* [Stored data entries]
[Start of section]
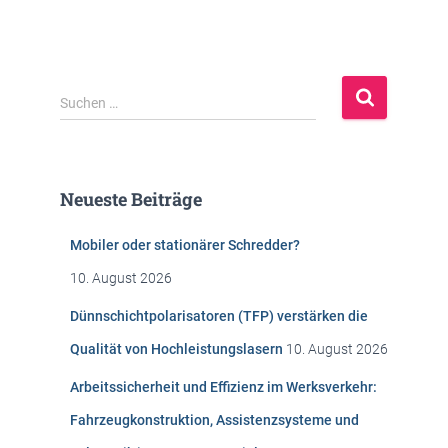
S
Suchen …
u
c
h
e
Neueste Beiträge
n
n
Mobiler oder stationärer Schredder?
a
c
10. August 2026
h
:
Dünnschichtpolarisatoren (TFP) verstärken die
Qualität von Hochleistungslasern
10. August 2026
Arbeitssicherheit und Effizienz im Werksverkehr:
Fahrzeugkonstruktion, Assistenzsysteme und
[End of section]
Convert every line of the text in the data above into a Markdown table with the columns "Row" and "Line." Number the rows in order, skip any blank lines, and omit the pictures.

* [Solution for this task]
| Row | Line |
|---|---|
| 1 | S |
| 2 | Suchen … |
| 3 | u |
| 4 | c |
| 5 | h |
| 6 | e |
| 7 | Neueste Beiträge |
| 8 | n |
| 9 | n |
| 10 | Mobiler oder stationärer Schredder? |
| 11 | a |
| 12 | c |
| 13 | 10. August 2026 |
| 14 | h |
| 15 | : |
| 16 | Dünnschichtpolarisatoren (TFP) verstärken die |
| 17 | Qualität von Hochleistungslasern |
| 18 | 10. August 2026 |
| 19 | Arbeitssicherheit und Effizienz im Werksverkehr: |
| 20 | Fahrzeugkonstruktion, Assistenzsysteme und |